There was an episode of the Flintstones where a mechanic worked on Fred’s car HEY FRED YOURE GETTING RIPPED OFF THERE IS NO ENGINE IN THERE
Sure childbirth can be painful, but have you had food poisoning for two days straight?
Man: a pack of condoms please.
Cashier: would you like a paper bag?
Man: no thanks, she’s pretty good looking.
Rick Astley will let you borrow any movie from his Pixar collection except for one. He’s never gonna give you Up.
Me: I just want to be the center of someone’s universe
*has kids*
Also me: Not like that
Girl, are you E=mc ²? Because I do not have the energy to figure out what is the matter with you.
Donald Trump always looks like he’s trying to apply lip gloss in a rear view mirror.
DOCTOR: “You sit down too much.”
ME: “I understand.”
DOCTOR: “Exactly.”
Bros, I have a code-red bro alrert. My wife tried the lawn mower and now she knows it’s fun af. She wants to trade chores! Help me!
Me: the heart wants what the heart wants
My heart: please stop killing me with corn syrup and pork products
Me: shut up
Me: *squirting air bubbles into the sea monkey tank
7: I didn’t know those things were still alive.
M: That’s why you don’t have a dog.
Cop: Do you know why I pulled you over?
Me: Because you like me
Cop: omg shut up I do not
Who called it your monthly period and not egg drop soup?

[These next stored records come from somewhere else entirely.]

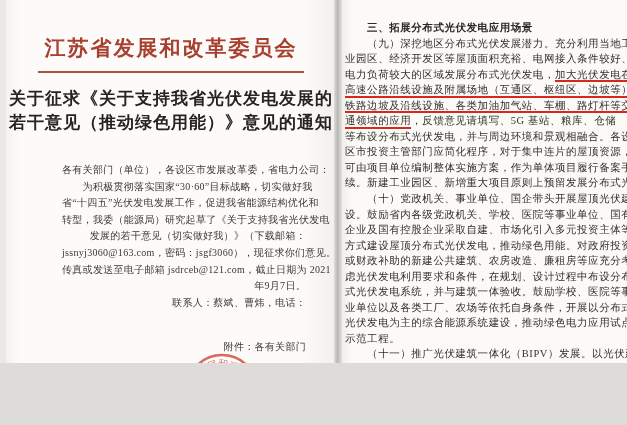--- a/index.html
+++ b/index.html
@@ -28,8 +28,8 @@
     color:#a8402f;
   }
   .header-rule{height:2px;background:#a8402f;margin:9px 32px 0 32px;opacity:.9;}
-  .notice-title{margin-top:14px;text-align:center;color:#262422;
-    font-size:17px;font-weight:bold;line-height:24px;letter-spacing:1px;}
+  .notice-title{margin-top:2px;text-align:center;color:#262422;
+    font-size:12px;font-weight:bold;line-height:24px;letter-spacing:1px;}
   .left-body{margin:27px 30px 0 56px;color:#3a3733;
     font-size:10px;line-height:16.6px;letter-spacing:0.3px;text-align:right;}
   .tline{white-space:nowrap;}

God: let’s make their hands able to become cups so they can drink
Angel: that’s pretty cool
G: but only a little bit
A: ooookaaaayy…
G: and they’re leaky as hell
A: there it is
Tired of being single? Just lower your standards a bit. My new girlfriend is a coconut taped to a mop.
Sometimes when my kids are following me around the grocery store, I walk in circles around things to test their loyalty.
If I hold my phone upside down it looks like you have replied to my text and I’m ignoring you.